[edit]
MoMo: Momentum Models for Adaptive Learning Rates
Proceedings of the 41st International Conference on Machine Learning, PMLR 235:43542-43570, 2024.
Abstract
Training a modern machine learning architecture on a new task requires extensive learning-rate tuning, which comes at a high computational cost. Here we develop new Polyak-type adaptive learning rates that can be used on top of any momentum method, and require less tuning to perform well. We first develop MoMo, a Momentum Model based adaptive learning rate for SGD-M (stochastic gradient descent with momentum). MoMo uses momentum estimates of the batch losses and gradients sampled at each iteration to build a model of the loss function.

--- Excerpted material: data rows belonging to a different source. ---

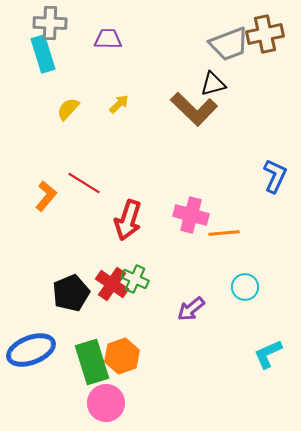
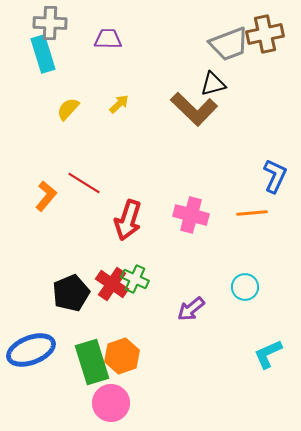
orange line: moved 28 px right, 20 px up
pink circle: moved 5 px right
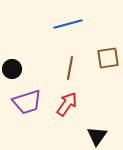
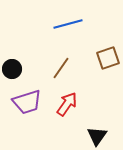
brown square: rotated 10 degrees counterclockwise
brown line: moved 9 px left; rotated 25 degrees clockwise
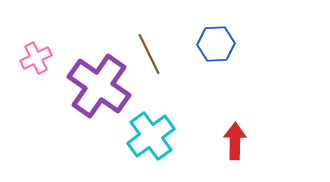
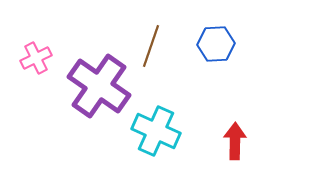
brown line: moved 2 px right, 8 px up; rotated 45 degrees clockwise
cyan cross: moved 5 px right, 5 px up; rotated 30 degrees counterclockwise
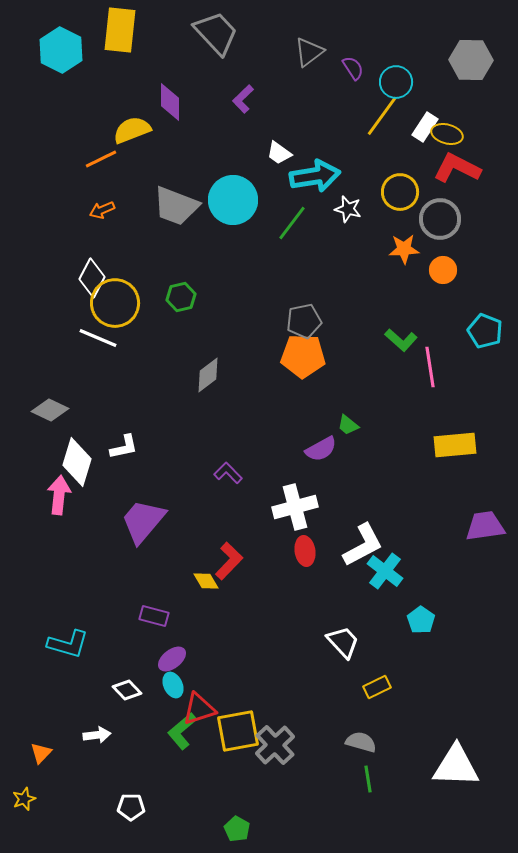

Our model also makes use of any known lower bound of the loss function by using truncation, e.g. most losses are lower-bounded by zero. The models is then approximately minimized at each iteration to compute the next step. We show how MoMo can be used in combination with any momentum-based method, and showcase this by developing MoMo-Adam - which is Adam with our new model-based adaptive learning rate. We show that MoMo attains a $\mathcal{O}(1/\sqrt{K})$ convergence rate for convex problems with interpolation, needing knowledge of no problem-specific quantities other than the optimal value. Additionally, for losses with unknown lower bounds, we develop on-the-fly estimates of a lower bound, that are incorporated in our model. We demonstrate that MoMo and MoMo-Adam improve over SGD-M and Adam in terms of robustness to hyperparameter tuning for training image classifiers on MNIST, CIFAR, and Imagenet, for recommender systems on the Criteo dataset, for a transformer model on the translation task IWSLT14, and for a diffusion model.